Dataphin:Configure the Impala output component

Last Updated:Feb 12, 2026

The Impala output component enables data writing to an Impala data source. When synchronizing data from other sources to an Impala data source, it's necessary to configure the Impala output component after setting up the source data source information. This topic guides you through the configuration process.

Prerequisites

Procedure

  1. On the Dataphin home page, select Development > Data Integration from the top menu bar.

  2. In the integration page's top menu bar, select Project (Dev-Prod mode requires selecting Environment).

  3. In the navigation pane on the left, click Batch Pipeline, and in the Batch Pipeline list, click the offline pipeline you want to develop to open its configuration page.

  4. Click Component Library in the upper right corner of the page to open the Component Library panel.

  5. In the Component Library panel's left-side navigation pane, select Output, find the Impala component in the list on the right, and drag it to the canvas.

  6. Click and drag the image icon from the target input, transform, or flow component to connect it to the Impala output component.
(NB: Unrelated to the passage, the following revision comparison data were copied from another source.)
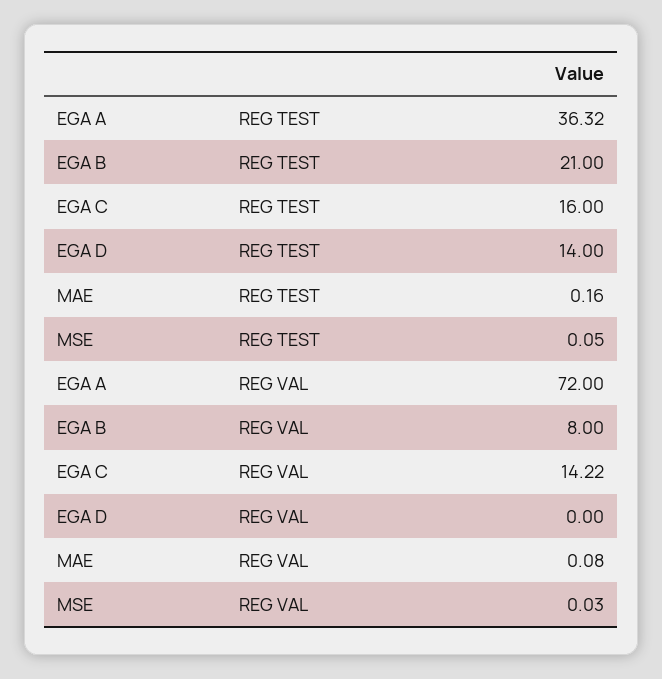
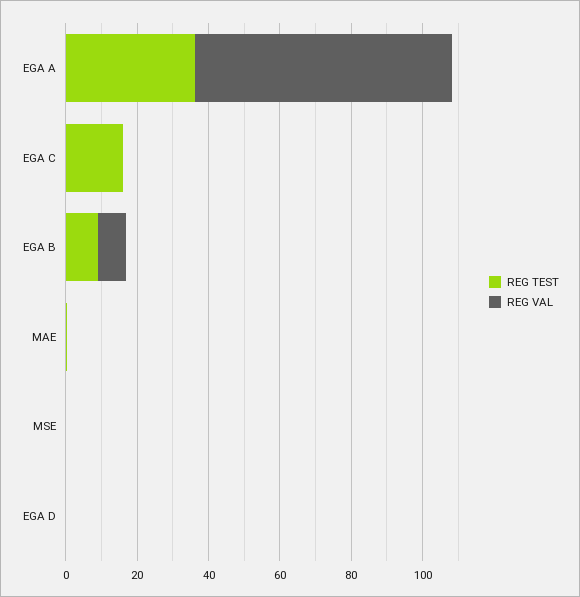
  {
    "REG TEST": {
      "EGA A": 36.32,
-     "EGA B": 21,
+     "EGA B": 10,
      "EGA C": 16,
-     "EGA D": 14,
+     "EGA D": 0,
      "MAE": 0.16,
      "MSE": 0.05
    },
    "REG VAL": {
      "EGA A": 72,
      "EGA B": 8,
-     "EGA C": 14.22,
+     "EGA C": 0,
      "EGA D": 0,
      "MAE": 0.08,
      "MSE": 0.03
    }
  }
  7. Click the image icon on the Impala output component card to open the Impala Output Configuration dialog box.image

  8. In the Impala Output Configuration dialog box, configure the parameters.

    Parameter

    Description

    Basic settings

    Step name

    This is the name of the Impala output component. Dataphin automatically generates the step name, and you can also modify it according to the business scenario. The name must meet the following requirements:

    • Can only contain Chinese characters, letters, underscores (_), and numbers.

    • Cannot exceed 64 characters.

    Data source

    In the data source drop-down list, all Impala-type data sources are displayed, including data sources for which you have write-through permission and those for which you do not.
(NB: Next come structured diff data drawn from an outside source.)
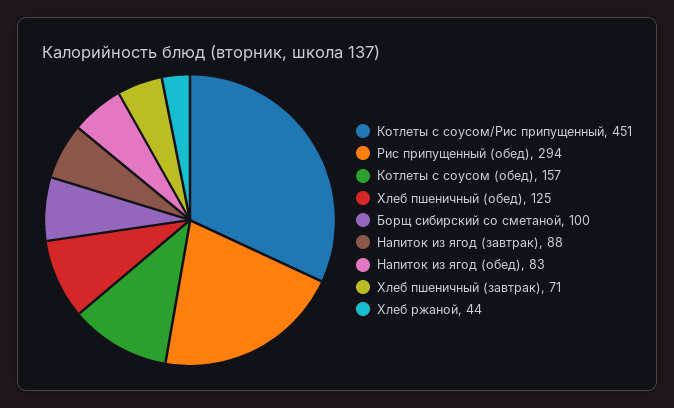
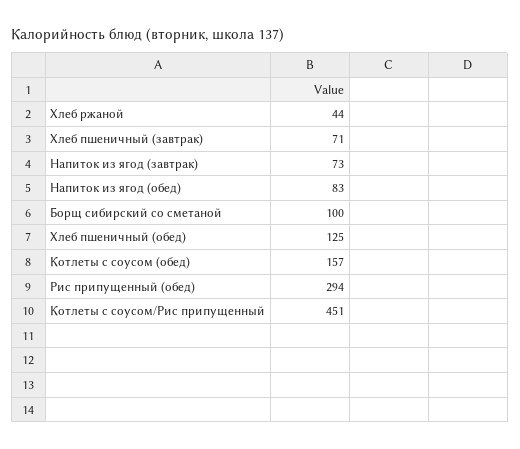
  {
    "Котлеты с соусом/Рис припущенный": 451,
    "Рис припущенный (обед)": 294,
    "Котлеты с соусом (обед)": 157,
    "Хлеб пшеничный (обед)": 125,
    "Борщ сибирский со сметаной": 100,
-   "Напиток из ягод (завтрак)": 88,
+   "Напиток из ягод (завтрак)": 73,
    "Напиток из ягод (обед)": 83,
    "Хлеб пшеничный (завтрак)": 71,
    "Хлеб ржаной": 44
  }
    • For data sources without write-through permission, you can click Request after the data source to request write-through permission. For more information, see Request data source permissions.
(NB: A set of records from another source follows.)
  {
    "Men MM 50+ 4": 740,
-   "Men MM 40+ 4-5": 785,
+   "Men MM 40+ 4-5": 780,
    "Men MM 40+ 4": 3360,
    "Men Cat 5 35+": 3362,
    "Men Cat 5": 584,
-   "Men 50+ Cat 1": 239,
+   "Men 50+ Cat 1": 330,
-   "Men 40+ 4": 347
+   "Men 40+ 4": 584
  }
    • If you do not have an Impala-type data source, click Create Data Source to create a data source. For more information, see Create an Impala data source.

    Table

    Select the target table for the output data. Click the image icon to copy the name of the currently selected table.

    Loading policy

    Impala only supports the append policy and does not support the overwrite policy. Under the append data policy, a dirty data fault will be prompted when there is a primary key or constraint violation.

    Batch write data volume

    The size of the data volume written at one time. You can also set Batch Write Count. The system will write according to the limit reached first among the two configurations. The default is 32M.

    Batch write count

    The default is 2048 entries. When data synchronization is written, a batch write strategy is adopted. The parameters set include Batch Write Count and Batch Write Data Volume.

    • When the accumulated data volume reaches any of the set limits (that is, the batch write data volume or count limit is reached), the system will consider a batch of data to be full and will immediately write this batch of data to the target end at one time.

    • It is recommended to set the batch write data volume to 32 MB. For the upper limit of batch insert count, you can flexibly adjust according to the actual size of a single record. It is usually set to a larger value to fully utilize the advantages of batch writing. For example, if the size of a single record is about 1 KB, you can set the batch insert byte size to 16 MB. Considering this condition, set the batch insert count to be greater than the result of 16 MB divided by the size of a single record, 1 KB (that is, greater than 16384 entries). Here, it is assumed to be set to 20000 entries. After such configuration, the system will trigger the batch write operation based on the batch insert byte size. Each time the accumulated data volume reaches 16 MB, a write action will be executed.

    Field mapping

    Input field

    Displays the input fields based on the output of the upstream component.

    Output field

    Displays the output fields. Click Field Management to select output fields.

    image

    • Click the gaagag icon to move the Selected Input Fields to Unselected Input Fields.

    • Click the agfag icon to move the Unselected Input Fields to Selected Input Fields.

    Mapping relationship

    Based on the input of the upstream and the fields of the target table, you can manually select field mapping. Quick Mapping includes Row Mapping and Name Mapping.

    • Name Mapping: Maps fields with the same field name.

    • Row Mapping: The field names of the source table and target table are inconsistent, but the data in the corresponding rows of the fields need to be mapped. Only fields in the same row are mapped.

  9. Click OK to finalize the property configuration for the Impala Output Component.